Data under study Start Marker

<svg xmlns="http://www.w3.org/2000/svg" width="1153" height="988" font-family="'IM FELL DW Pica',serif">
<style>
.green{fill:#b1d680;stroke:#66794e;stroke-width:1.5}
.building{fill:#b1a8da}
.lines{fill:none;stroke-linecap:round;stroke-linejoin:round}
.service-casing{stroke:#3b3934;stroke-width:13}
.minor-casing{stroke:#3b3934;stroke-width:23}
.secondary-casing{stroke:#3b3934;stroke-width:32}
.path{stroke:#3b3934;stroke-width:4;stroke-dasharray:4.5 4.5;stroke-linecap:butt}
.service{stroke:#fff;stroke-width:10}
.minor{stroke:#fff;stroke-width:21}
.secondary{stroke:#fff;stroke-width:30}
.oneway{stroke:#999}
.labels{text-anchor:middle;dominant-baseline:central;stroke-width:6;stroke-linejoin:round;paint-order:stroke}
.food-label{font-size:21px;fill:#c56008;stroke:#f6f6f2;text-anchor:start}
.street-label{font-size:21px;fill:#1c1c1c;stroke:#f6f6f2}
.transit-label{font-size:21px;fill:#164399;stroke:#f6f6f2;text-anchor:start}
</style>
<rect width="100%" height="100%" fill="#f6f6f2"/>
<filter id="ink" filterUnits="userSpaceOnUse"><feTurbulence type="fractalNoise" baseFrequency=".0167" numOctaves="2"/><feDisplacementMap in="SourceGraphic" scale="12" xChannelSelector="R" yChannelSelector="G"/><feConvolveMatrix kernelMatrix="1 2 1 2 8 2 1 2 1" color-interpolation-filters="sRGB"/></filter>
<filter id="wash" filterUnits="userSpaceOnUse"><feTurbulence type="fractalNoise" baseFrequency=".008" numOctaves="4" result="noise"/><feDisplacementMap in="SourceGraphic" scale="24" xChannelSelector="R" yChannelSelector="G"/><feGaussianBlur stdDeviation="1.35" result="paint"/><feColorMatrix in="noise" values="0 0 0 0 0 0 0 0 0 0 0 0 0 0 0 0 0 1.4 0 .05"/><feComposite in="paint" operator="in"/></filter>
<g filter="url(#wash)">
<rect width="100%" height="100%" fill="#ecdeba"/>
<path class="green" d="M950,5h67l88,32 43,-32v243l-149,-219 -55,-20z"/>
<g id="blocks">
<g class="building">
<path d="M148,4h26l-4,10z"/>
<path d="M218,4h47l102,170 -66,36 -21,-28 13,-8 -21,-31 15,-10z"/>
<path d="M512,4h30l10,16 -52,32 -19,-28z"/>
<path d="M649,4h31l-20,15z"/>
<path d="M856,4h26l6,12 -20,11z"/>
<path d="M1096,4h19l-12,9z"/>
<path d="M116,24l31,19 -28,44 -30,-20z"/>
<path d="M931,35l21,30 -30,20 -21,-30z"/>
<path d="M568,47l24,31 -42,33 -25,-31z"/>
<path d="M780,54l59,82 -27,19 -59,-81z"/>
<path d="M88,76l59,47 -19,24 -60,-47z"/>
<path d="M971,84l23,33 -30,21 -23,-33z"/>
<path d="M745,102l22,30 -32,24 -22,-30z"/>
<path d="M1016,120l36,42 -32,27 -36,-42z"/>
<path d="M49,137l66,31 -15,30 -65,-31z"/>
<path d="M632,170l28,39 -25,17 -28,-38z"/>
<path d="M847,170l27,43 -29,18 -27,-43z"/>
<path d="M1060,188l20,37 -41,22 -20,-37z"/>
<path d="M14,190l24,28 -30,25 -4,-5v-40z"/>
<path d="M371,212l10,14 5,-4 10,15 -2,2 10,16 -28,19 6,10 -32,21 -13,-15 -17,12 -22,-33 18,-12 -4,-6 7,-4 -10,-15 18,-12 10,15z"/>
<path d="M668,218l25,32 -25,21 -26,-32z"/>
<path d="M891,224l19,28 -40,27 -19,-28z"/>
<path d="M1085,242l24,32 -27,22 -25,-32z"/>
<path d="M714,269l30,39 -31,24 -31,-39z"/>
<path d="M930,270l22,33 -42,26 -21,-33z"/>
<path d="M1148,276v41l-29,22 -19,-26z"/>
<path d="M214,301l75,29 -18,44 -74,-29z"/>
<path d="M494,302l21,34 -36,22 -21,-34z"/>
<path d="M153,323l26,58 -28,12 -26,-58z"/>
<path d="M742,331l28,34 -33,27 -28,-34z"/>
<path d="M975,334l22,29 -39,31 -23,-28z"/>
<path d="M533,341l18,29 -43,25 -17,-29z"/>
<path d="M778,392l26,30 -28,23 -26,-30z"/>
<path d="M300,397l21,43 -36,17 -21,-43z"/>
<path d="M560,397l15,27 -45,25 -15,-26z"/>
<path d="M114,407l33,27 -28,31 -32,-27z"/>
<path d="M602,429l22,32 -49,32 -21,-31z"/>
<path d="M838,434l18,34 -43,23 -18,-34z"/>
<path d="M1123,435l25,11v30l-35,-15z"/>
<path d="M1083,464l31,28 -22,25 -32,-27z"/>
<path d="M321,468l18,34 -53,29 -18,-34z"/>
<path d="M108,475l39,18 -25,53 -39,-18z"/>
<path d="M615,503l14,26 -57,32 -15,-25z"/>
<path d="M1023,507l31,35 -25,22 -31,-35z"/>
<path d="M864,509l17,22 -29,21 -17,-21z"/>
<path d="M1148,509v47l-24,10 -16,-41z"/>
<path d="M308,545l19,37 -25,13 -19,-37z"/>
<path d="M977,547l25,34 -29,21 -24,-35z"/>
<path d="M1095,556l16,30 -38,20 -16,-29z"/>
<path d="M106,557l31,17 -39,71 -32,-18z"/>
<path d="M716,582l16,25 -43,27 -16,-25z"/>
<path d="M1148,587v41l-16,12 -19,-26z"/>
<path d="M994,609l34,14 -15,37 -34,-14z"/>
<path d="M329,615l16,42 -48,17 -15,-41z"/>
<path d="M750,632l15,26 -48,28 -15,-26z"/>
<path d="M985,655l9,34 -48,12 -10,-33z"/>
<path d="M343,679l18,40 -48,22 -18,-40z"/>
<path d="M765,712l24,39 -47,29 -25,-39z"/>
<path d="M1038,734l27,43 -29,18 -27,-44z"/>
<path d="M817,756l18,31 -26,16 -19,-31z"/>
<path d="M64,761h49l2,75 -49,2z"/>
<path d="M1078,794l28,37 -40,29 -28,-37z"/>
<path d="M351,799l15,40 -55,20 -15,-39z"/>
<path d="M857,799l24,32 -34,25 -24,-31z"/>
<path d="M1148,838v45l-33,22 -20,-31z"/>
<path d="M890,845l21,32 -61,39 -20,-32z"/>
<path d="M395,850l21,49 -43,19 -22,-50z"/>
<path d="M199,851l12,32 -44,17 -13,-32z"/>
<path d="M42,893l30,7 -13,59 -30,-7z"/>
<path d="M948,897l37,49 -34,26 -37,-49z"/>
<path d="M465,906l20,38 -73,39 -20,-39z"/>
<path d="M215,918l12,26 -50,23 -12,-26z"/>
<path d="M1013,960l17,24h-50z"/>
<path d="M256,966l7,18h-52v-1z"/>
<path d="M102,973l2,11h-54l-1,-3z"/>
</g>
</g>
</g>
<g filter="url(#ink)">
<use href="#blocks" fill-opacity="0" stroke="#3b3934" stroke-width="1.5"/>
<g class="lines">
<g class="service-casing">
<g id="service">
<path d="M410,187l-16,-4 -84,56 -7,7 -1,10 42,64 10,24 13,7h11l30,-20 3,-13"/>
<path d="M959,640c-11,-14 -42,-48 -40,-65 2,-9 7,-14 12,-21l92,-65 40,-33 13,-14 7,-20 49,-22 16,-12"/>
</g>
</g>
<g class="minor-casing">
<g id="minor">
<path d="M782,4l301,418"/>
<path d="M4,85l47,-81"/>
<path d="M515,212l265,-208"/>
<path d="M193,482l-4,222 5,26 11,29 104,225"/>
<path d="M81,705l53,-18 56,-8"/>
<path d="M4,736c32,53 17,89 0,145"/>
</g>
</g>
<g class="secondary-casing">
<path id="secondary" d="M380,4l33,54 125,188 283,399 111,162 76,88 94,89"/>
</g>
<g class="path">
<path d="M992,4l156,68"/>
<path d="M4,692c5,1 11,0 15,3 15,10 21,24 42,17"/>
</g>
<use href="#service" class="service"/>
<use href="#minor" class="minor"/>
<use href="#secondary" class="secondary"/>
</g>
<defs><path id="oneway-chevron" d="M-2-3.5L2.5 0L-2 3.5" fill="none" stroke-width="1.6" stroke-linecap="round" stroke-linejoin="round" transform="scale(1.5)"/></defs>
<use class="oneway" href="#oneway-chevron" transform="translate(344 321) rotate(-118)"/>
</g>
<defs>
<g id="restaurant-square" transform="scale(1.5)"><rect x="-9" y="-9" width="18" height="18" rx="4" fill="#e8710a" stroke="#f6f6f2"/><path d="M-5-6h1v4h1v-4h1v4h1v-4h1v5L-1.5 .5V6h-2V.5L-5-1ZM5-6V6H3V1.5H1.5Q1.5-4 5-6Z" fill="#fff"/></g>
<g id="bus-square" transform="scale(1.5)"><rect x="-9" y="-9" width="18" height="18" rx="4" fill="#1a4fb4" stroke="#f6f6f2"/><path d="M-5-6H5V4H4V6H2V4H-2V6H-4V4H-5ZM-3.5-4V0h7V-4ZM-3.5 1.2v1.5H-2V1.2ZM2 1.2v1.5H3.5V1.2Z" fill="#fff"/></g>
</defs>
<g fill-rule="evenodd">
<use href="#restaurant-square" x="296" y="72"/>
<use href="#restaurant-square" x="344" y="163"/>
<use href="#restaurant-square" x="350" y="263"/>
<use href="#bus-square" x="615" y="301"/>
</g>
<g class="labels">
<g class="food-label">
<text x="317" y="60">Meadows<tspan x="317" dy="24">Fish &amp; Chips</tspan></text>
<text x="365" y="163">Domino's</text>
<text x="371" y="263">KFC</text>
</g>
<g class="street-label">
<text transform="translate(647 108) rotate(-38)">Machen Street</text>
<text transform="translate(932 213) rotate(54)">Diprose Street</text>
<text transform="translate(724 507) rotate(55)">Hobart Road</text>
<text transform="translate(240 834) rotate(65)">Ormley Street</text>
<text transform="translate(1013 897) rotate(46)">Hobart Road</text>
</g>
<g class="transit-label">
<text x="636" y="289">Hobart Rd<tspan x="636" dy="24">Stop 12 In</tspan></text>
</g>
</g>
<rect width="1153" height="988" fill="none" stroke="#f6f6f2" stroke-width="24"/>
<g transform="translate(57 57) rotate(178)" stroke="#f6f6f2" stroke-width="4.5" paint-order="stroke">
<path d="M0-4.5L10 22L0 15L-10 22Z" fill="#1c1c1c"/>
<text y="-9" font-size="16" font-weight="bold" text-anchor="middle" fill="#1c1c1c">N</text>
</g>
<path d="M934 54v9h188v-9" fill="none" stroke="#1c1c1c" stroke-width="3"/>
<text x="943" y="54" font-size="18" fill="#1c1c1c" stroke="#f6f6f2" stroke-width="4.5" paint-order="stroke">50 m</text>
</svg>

Data under study End Marker

▶ _Work instructions_:
Scan the material above and copy every line that holds the string "filterUnits".

▶ _The completed task_:
<filter id="ink" filterUnits="userSpaceOnUse"><feTurbulence type="fractalNoise" baseFrequency=".0167" numOctaves="2"/><feDisplacementMap in="SourceGraphic" scale="12" xChannelSelector="R" yChannelSelector="G"/><feConvolveMatrix kernelMatrix="1 2 1 2 8 2 1 2 1" color-interpolation-filters="sRGB"/></filter>
<filter id="wash" filterUnits="userSpaceOnUse"><feTurbulence type="fractalNoise" baseFrequency=".008" numOctaves="4" result="noise"/><feDisplacementMap in="SourceGraphic" scale="24" xChannelSelector="R" yChannelSelector="G"/><feGaussianBlur stdDeviation="1.35" result="paint"/><feColorMatrix in="noise" values="0 0 0 0 0 0 0 0 0 0 0 0 0 0 0 0 0 1.4 0 .05"/><feComposite in="paint" operator="in"/></filter>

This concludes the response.